The bond act, he continued, could help fund wastewater treatment plant upgrades.
“The ability to put financing together for communities that have a demographic profile such as yours, that’s a challenge,” Englebright said to Simpson. “I can only tell you I am sensitive to it. I think that this (constitutional amendment) will help.”
The change to the constitution, other Democratic lawmakers said, would be less about paving the way for private lawsuits against industry and more about guiding public policy.
The nonprofit Adirondack Mountain Club earned a mention during the Senate’s session as an important sponsor to the bill. Michael Barrett, the club’s executive director, thanked the Senate for taking the lead in the bill’s passage.

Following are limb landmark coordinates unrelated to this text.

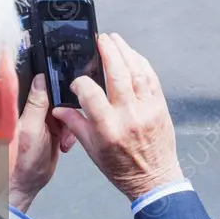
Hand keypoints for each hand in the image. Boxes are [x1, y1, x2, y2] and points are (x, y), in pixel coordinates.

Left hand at [9, 75, 76, 212]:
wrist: (27, 185)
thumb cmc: (22, 161)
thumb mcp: (31, 130)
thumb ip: (37, 104)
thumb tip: (41, 78)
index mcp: (22, 105)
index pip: (40, 83)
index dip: (55, 81)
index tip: (68, 86)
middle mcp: (31, 109)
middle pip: (57, 95)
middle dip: (67, 107)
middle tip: (65, 123)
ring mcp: (43, 119)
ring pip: (66, 109)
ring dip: (70, 124)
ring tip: (63, 140)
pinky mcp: (53, 129)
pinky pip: (69, 123)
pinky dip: (71, 133)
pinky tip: (64, 144)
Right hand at [53, 34, 183, 201]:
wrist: (155, 179)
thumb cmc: (122, 169)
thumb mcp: (93, 150)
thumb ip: (76, 125)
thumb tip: (59, 109)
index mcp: (108, 128)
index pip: (90, 93)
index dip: (80, 82)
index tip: (77, 81)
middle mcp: (129, 115)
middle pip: (117, 74)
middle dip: (108, 51)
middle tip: (100, 39)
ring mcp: (147, 109)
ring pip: (137, 71)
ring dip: (125, 51)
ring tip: (115, 40)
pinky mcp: (160, 106)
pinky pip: (151, 78)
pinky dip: (142, 63)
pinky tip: (133, 55)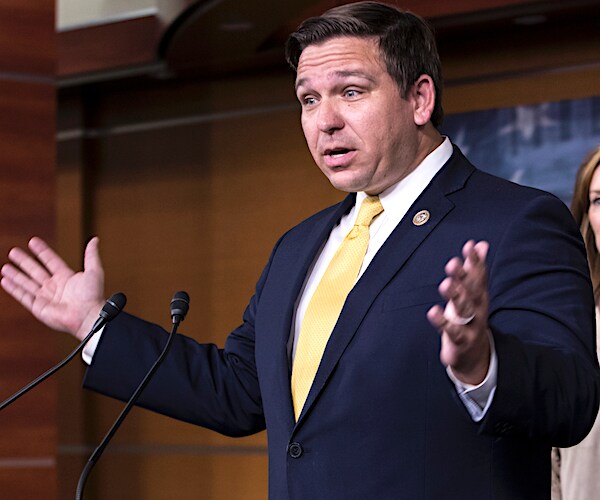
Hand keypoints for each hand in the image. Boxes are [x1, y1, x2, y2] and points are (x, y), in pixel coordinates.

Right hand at [1, 237, 105, 340]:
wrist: (87, 316)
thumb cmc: (93, 297)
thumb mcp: (94, 271)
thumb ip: (91, 255)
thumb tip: (94, 240)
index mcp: (66, 277)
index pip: (51, 260)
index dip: (42, 251)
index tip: (33, 242)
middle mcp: (55, 287)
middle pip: (35, 271)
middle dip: (24, 261)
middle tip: (13, 252)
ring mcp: (46, 297)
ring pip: (27, 283)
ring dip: (16, 275)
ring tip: (5, 267)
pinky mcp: (39, 307)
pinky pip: (23, 296)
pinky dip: (13, 289)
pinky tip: (5, 281)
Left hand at [427, 240, 490, 384]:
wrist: (475, 356)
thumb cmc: (469, 318)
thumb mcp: (473, 293)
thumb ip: (475, 269)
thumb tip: (481, 244)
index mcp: (479, 296)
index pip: (479, 276)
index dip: (475, 261)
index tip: (470, 246)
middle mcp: (477, 309)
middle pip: (472, 291)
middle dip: (463, 277)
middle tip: (453, 263)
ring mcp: (470, 325)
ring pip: (464, 310)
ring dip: (455, 296)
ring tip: (445, 284)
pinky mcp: (461, 341)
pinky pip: (452, 331)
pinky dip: (442, 322)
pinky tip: (433, 311)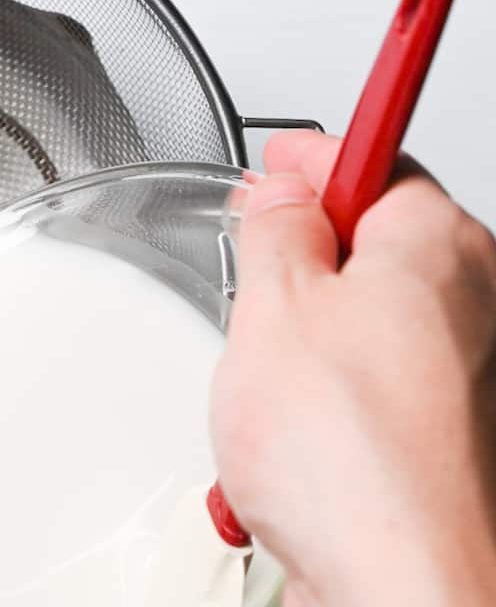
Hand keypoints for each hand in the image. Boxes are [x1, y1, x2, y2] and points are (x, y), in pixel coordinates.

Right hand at [212, 130, 495, 605]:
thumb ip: (275, 231)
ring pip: (355, 328)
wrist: (401, 587)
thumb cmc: (358, 462)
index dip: (312, 157)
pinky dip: (316, 412)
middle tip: (252, 285)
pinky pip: (360, 395)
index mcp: (438, 247)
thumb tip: (282, 197)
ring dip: (298, 352)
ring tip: (266, 393)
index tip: (278, 159)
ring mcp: (459, 375)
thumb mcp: (275, 306)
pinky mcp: (438, 436)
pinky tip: (284, 448)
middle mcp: (469, 304)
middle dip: (296, 268)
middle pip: (366, 249)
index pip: (374, 160)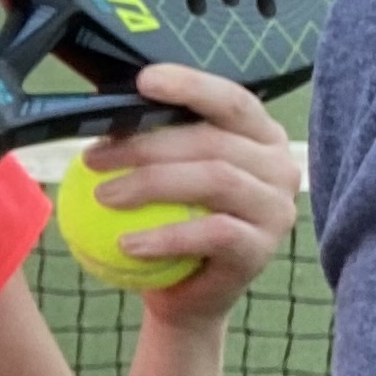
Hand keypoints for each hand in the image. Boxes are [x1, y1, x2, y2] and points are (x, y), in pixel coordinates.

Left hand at [78, 64, 299, 328]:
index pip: (230, 100)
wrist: (185, 293)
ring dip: (151, 184)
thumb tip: (107, 104)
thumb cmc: (172, 220)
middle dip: (147, 145)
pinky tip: (126, 243)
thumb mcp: (164, 171)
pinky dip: (166, 235)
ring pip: (214, 179)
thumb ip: (153, 138)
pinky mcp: (262, 249)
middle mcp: (279, 166)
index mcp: (260, 135)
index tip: (144, 82)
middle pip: (213, 141)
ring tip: (104, 195)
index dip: (190, 85)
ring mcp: (276, 208)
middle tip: (95, 158)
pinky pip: (214, 233)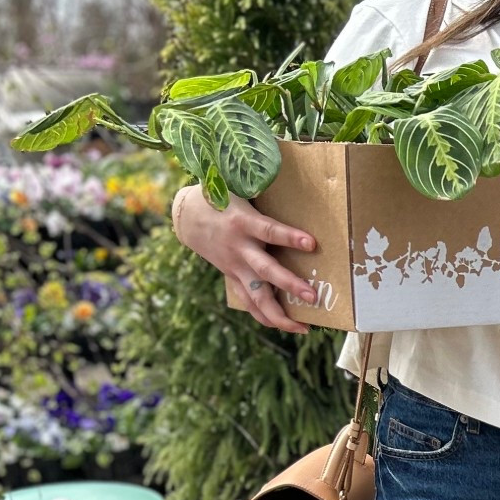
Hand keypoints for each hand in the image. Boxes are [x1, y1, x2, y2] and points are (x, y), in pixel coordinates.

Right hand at [173, 183, 319, 335]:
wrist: (187, 215)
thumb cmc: (221, 197)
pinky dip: (267, 316)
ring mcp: (235, 266)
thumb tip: (296, 172)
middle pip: (266, 271)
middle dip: (290, 284)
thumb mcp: (239, 188)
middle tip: (313, 295)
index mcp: (243, 222)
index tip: (312, 243)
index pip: (270, 231)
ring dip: (280, 314)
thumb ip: (263, 187)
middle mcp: (239, 248)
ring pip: (257, 296)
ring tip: (303, 327)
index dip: (290, 237)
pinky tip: (288, 326)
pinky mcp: (233, 277)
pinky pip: (250, 302)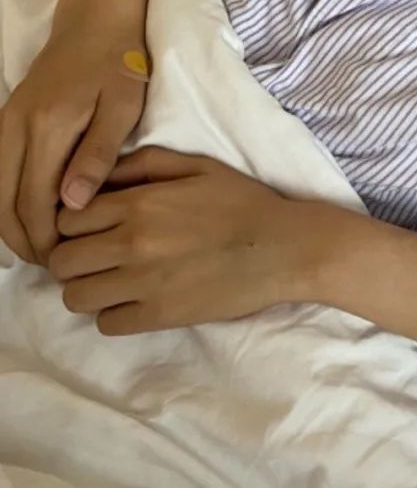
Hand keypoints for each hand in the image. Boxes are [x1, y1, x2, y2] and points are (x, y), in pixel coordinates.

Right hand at [0, 21, 149, 264]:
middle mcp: (15, 128)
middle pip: (3, 202)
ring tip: (39, 248)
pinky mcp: (6, 118)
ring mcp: (5, 122)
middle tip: (51, 264)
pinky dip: (4, 200)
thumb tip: (72, 205)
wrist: (95, 19)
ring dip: (9, 223)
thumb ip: (98, 155)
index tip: (63, 261)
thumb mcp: (122, 107)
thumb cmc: (118, 63)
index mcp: (46, 128)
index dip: (43, 238)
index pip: (32, 201)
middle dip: (23, 240)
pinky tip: (26, 216)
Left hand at [46, 146, 316, 334]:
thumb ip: (144, 163)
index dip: (73, 222)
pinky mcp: (159, 317)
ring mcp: (143, 285)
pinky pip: (106, 324)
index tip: (91, 225)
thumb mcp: (197, 166)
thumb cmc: (242, 202)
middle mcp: (132, 244)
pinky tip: (134, 299)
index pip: (67, 218)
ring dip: (87, 288)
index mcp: (139, 204)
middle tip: (96, 254)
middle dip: (73, 256)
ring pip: (75, 297)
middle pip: (62, 260)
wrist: (283, 247)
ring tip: (111, 280)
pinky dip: (112, 314)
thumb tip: (101, 172)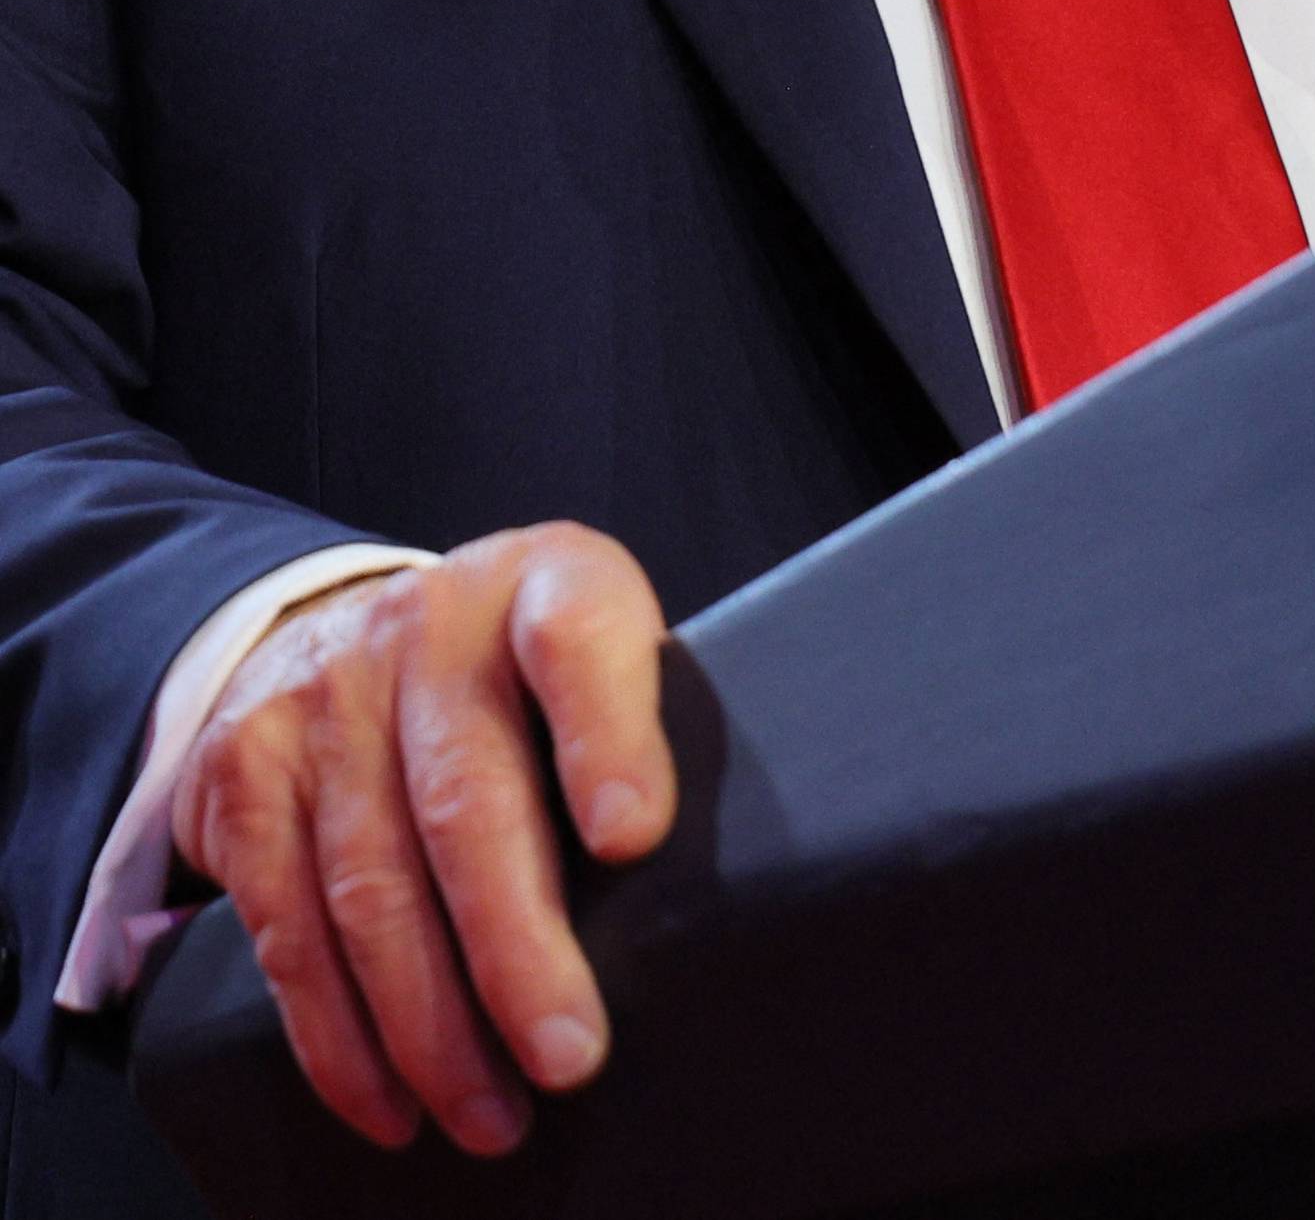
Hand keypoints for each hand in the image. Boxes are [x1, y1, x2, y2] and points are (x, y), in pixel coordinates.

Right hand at [173, 521, 675, 1156]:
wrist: (338, 623)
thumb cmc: (514, 670)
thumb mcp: (594, 649)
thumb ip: (637, 732)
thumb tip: (689, 904)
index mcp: (542, 580)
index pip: (576, 636)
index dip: (607, 735)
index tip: (633, 840)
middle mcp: (427, 626)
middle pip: (467, 796)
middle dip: (517, 947)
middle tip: (569, 1056)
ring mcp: (325, 697)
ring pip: (372, 882)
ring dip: (433, 1024)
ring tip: (492, 1113)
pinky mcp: (245, 774)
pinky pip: (288, 926)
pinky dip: (338, 1035)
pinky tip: (390, 1100)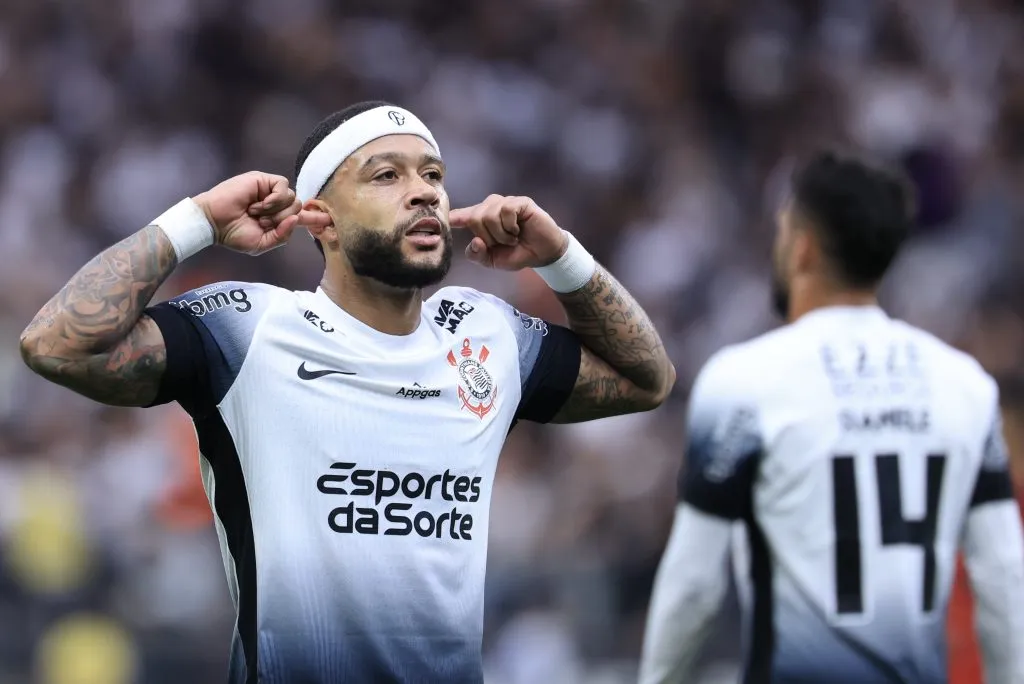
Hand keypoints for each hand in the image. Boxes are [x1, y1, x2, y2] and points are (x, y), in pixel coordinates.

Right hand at [192, 171, 331, 255]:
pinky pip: (283, 187)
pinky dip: (274, 200)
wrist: (214, 223)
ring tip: (256, 213)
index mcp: (278, 219)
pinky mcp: (263, 180)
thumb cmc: (234, 234)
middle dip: (283, 220)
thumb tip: (296, 220)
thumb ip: (282, 236)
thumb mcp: (262, 244)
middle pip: (299, 208)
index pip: (303, 217)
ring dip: (276, 211)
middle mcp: (277, 204)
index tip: (331, 221)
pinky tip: (258, 205)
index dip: (316, 219)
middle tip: (262, 222)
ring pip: (293, 199)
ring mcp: (270, 191)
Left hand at [450, 195, 568, 270]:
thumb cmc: (518, 254)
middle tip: (504, 243)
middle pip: (475, 217)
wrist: (543, 254)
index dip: (454, 216)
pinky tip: (518, 230)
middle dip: (488, 236)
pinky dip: (510, 225)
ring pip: (489, 214)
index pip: (463, 216)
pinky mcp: (520, 202)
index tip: (445, 218)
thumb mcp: (493, 260)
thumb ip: (478, 255)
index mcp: (482, 221)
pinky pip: (506, 210)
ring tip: (513, 238)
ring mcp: (505, 203)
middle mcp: (491, 208)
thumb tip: (475, 241)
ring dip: (501, 233)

“The Green Amendment ensures that environmental impacts will be considered early in the process of government decision-making when prevention of pollution, degradation, and harm is most possible,” Barrett said in an email.
Other groups that were part of lobbying for the bill included Environmental Advocates NY, Delaware Riverkeeper and Green Amendments for the Generations.
Sen. Robert Jackson, D, WF-Manhattan, lauded the environmental justice the addition would make.
“We will finally have safeguards for government to consider the environment and relationship to Mother Earth in the decision-making process,” Jackson said on the Senate floor. “This should not be a political agenda on anyone’s part. It should be for the betterment of all the people of New York State.”
Correction: This story has been updated to correct the name Environmental Advocates NY.